S’il y a un domaine où les classifications sophistiquées sont tout aussi éphémères qu’inutiles, c’est bien en art. On le savait déjà. Mais c’est encore plus frappant avec la musique populaire depuis la fin des années 40.
Alors nous serions ici dans du post-punk. Ce qui ne veut désigne pas grand chose. Les deux raisons qui font sauver ce disque, c’est d’une part, que John Peel lui-même l’a sauvé avec tout son groupe, comme l’un des plus méritoires efforts artistiques du moment. (Dans les années 80, tout effort artistique étant méritoire, faut-il en convenir.)
D’autre part, c’est Mark E. Smith, génial acupuncteur. Nous sommes dans la musique anglaise, dans ce qu’elle a de plus… punk, c’est-à-dire rock’n’roll. C’est-à-dire adolescent. Plus… plus un quelque chose de génial qui veut dire, malgré les angles, on teste les arrondis.
Malgré la noirceur de ce paysage industriel, on tente une percée de mystère.
Malgré la simplicité de l’attitude qu’on se donne, on montre qu’on est aussi en recherche d’une forme pérenne d’ingénuité.

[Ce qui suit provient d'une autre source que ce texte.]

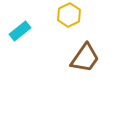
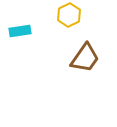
cyan rectangle: rotated 30 degrees clockwise
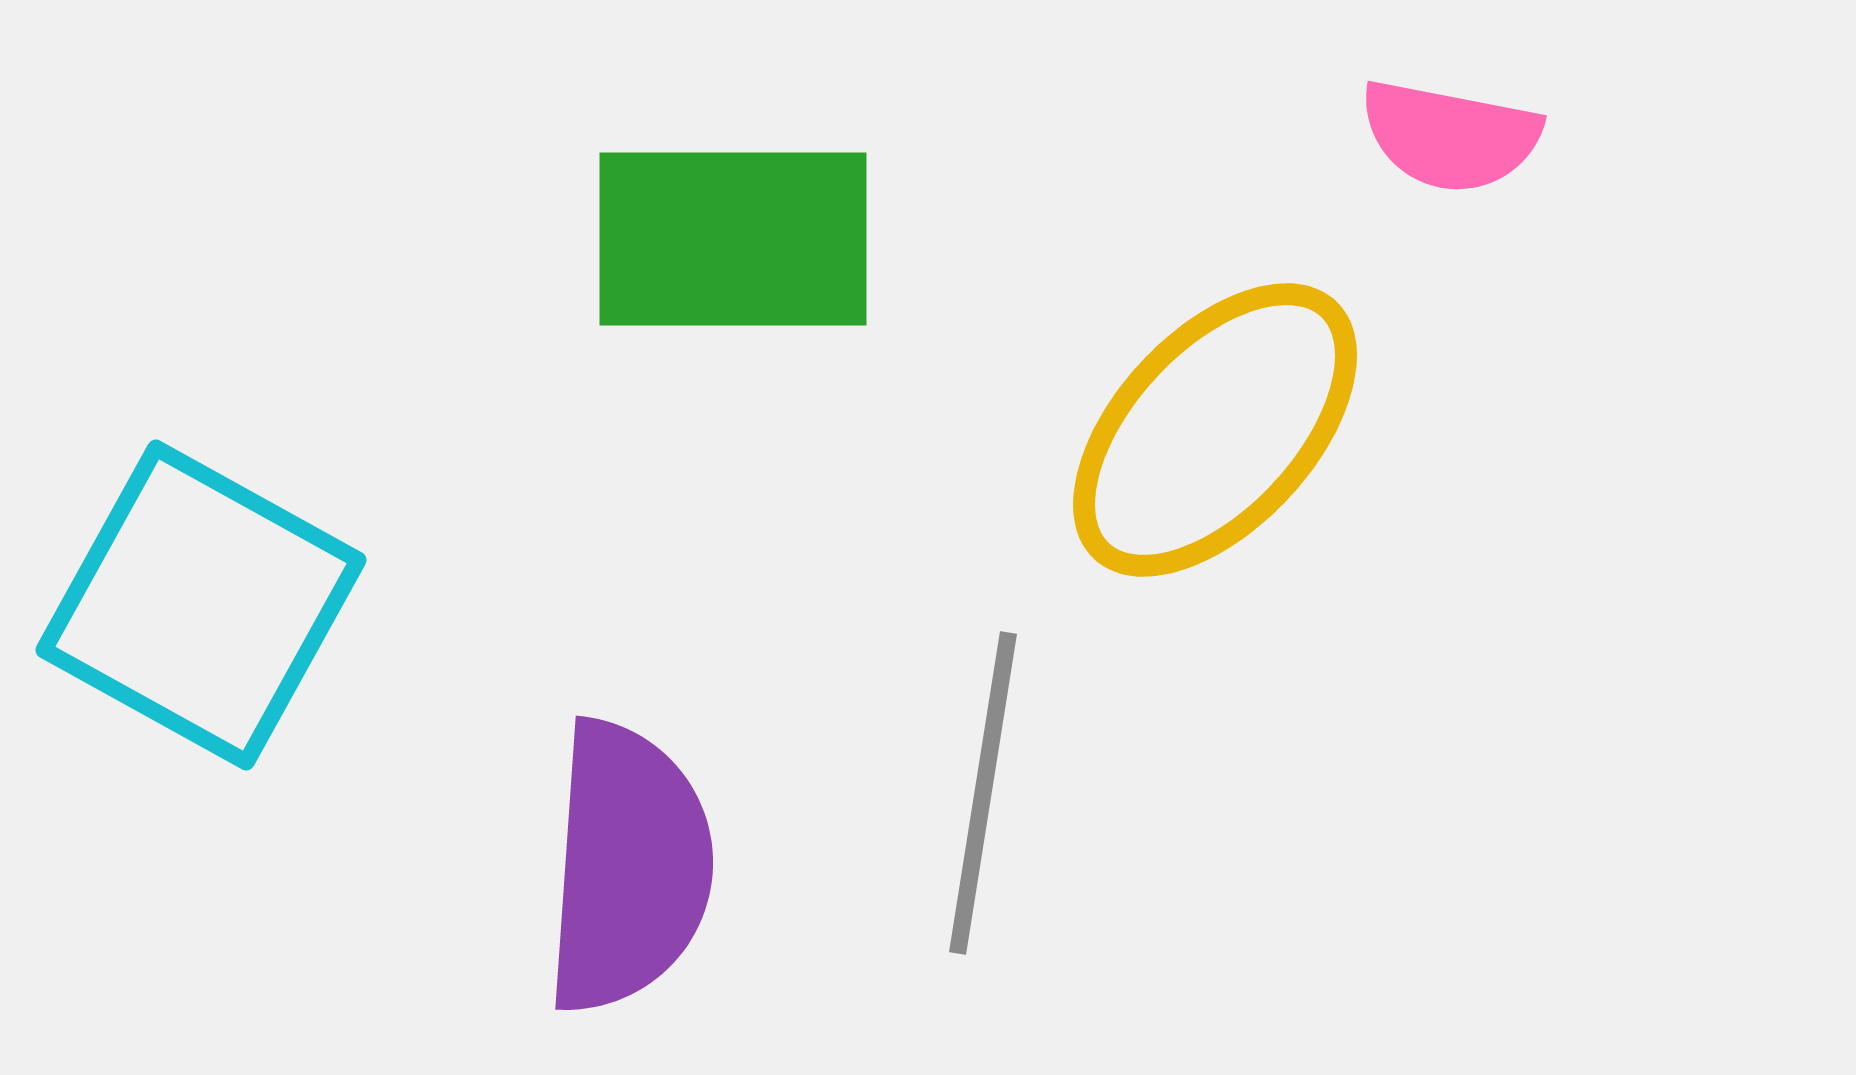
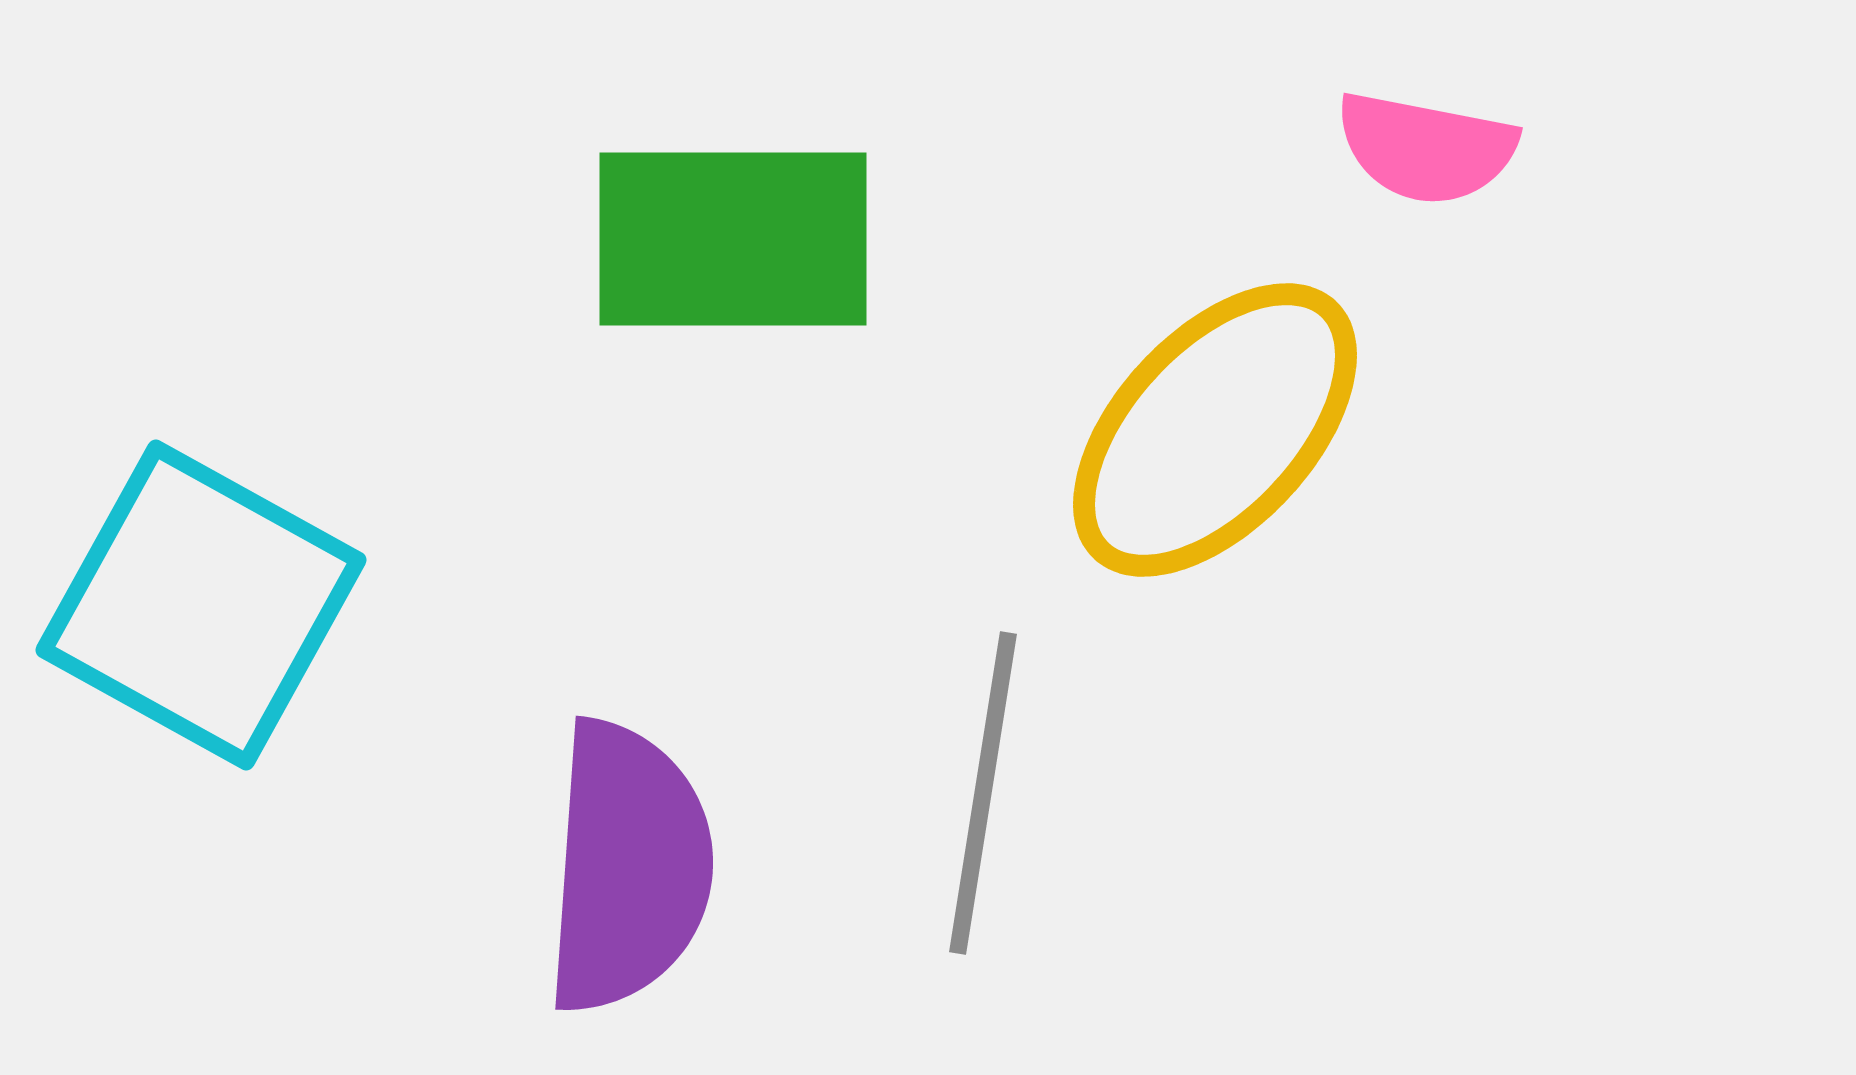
pink semicircle: moved 24 px left, 12 px down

On note avec étonnement quels liens on tisse avec tel autre obscur, Can (I am Damo Suzuki), et quels liens nous mènent ici (voyons le Blues Explosion, Polly Jean Harvey, par exemple). Et plus étrangement encore avec une certaine transe (What you need), un certain rap (Petty (thief) lout), une certaine electronica (L.A.).
Mais il ne faut jamais réduire un morceau ou un texte à des comparaisons. Tâchons de l’aborder de face.
La voix : jamais apprêtée, parfois peu compréhensible ; le rythme toujours en train de se faire ; la mélodie, rythmique elle aussi, ardente pour le flow, nécessaire.
Une certaine idée de ce qui étincelle : peut-être cette idée de grâce réservée, ce paysage terrible qui amène aussi l’empathie, sinon, quoi, la sérénité ?
On sait d’où l’on vient (Mansion) et on y retourne (To NK roachment : yarbles). On trouve rarement une position aussi bien campée dans un disque, on est à la croisée des chemins.
Il ne faut guère de temps, paradoxalement, pour entrer dans ce chaos calme, mais il en faut encore moins pour suspecter qu’on est arrimé pour de longues dérives sonores.
Oui c’est un disque punk, mais en ce cas, punk veut tout simplement dire ce qui n’est peut-être dit simplement par des mots. Et par la musique seule. Mieux vaut se taire que de tenter de décrire ce grand texte. Alors fermons-la.